→ Dataset records
********************
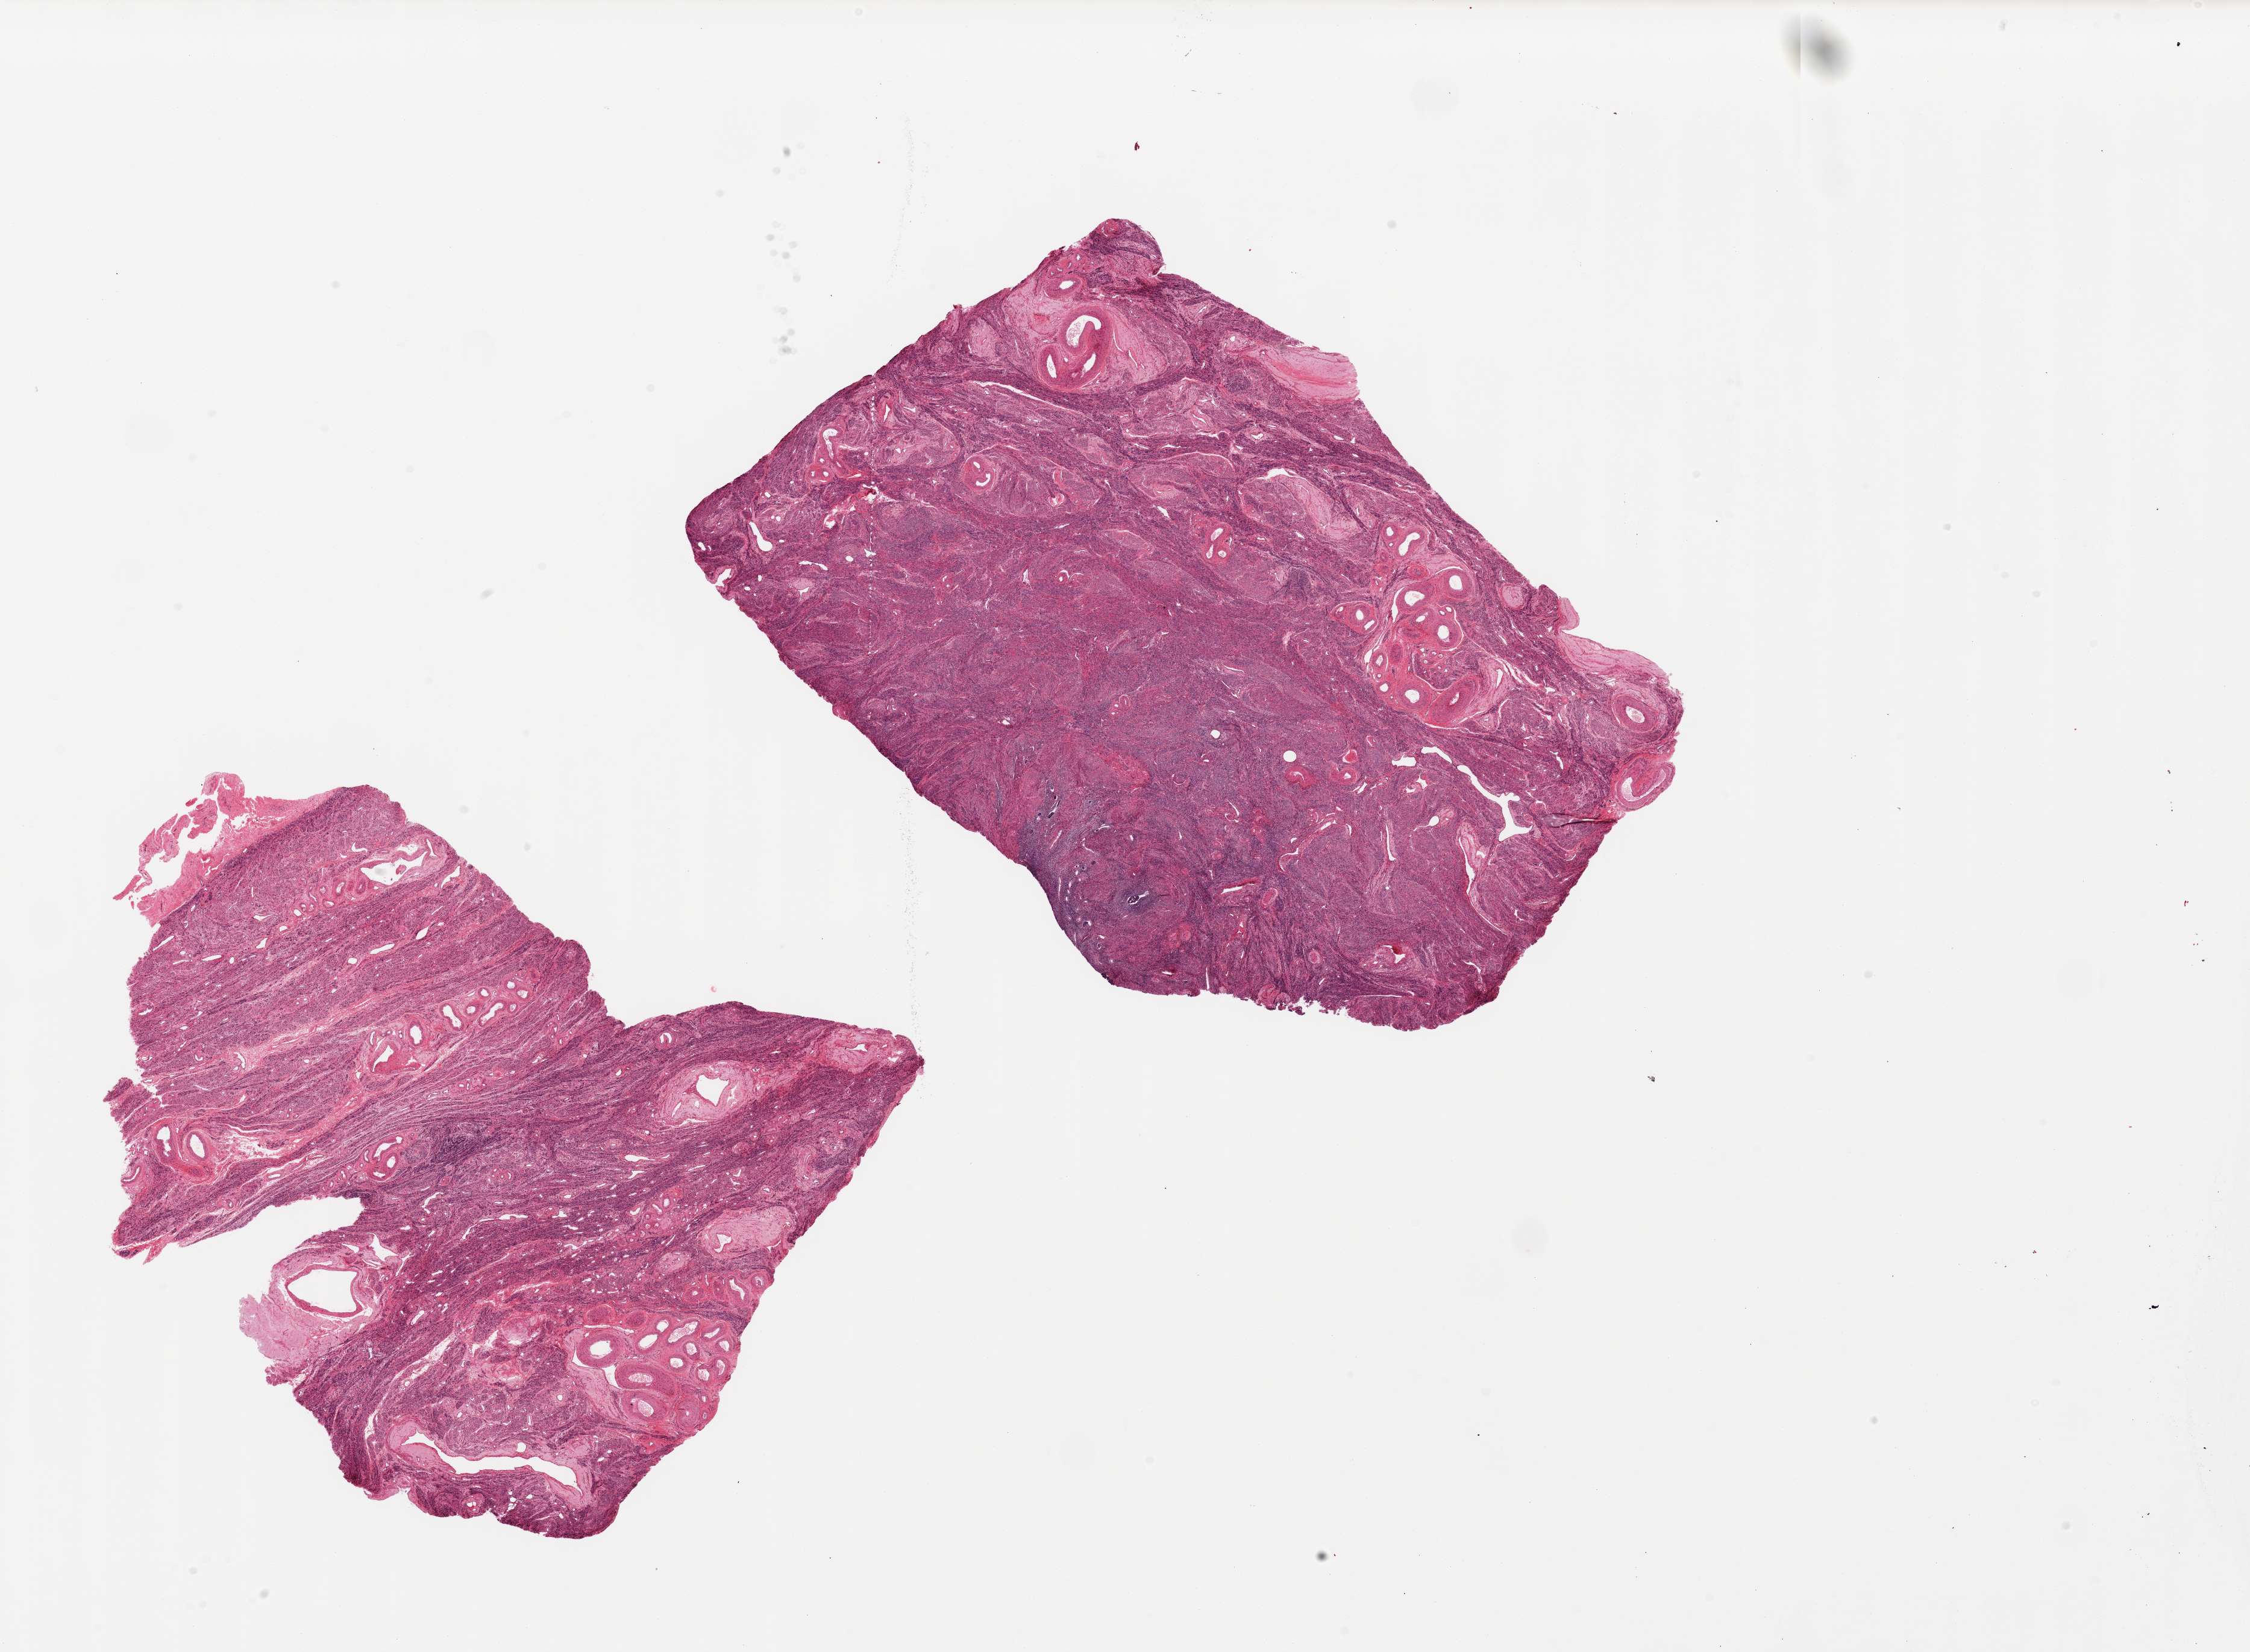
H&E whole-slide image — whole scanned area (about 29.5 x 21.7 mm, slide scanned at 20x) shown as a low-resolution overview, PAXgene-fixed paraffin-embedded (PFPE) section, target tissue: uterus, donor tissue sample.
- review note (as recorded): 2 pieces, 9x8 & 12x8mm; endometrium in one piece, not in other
********************
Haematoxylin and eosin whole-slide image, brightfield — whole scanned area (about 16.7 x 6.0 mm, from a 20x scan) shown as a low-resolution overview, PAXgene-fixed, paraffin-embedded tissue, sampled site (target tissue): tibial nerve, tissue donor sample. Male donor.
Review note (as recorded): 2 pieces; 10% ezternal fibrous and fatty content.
********************
→ Your task
Show the lines of the records that contain the word "sample".

→ Result of the task
H&E whole-slide image — whole scanned area (about 29.5 x 21.7 mm, slide scanned at 20x) shown as a low-resolution overview, PAXgene-fixed paraffin-embedded (PFPE) section, target tissue: uterus, donor tissue sample.
Haematoxylin and eosin whole-slide image, brightfield — whole scanned area (about 16.7 x 6.0 mm, from a 20x scan) shown as a low-resolution overview, PAXgene-fixed, paraffin-embedded tissue, sampled site (target tissue): tibial nerve, tissue donor sample. Male donor.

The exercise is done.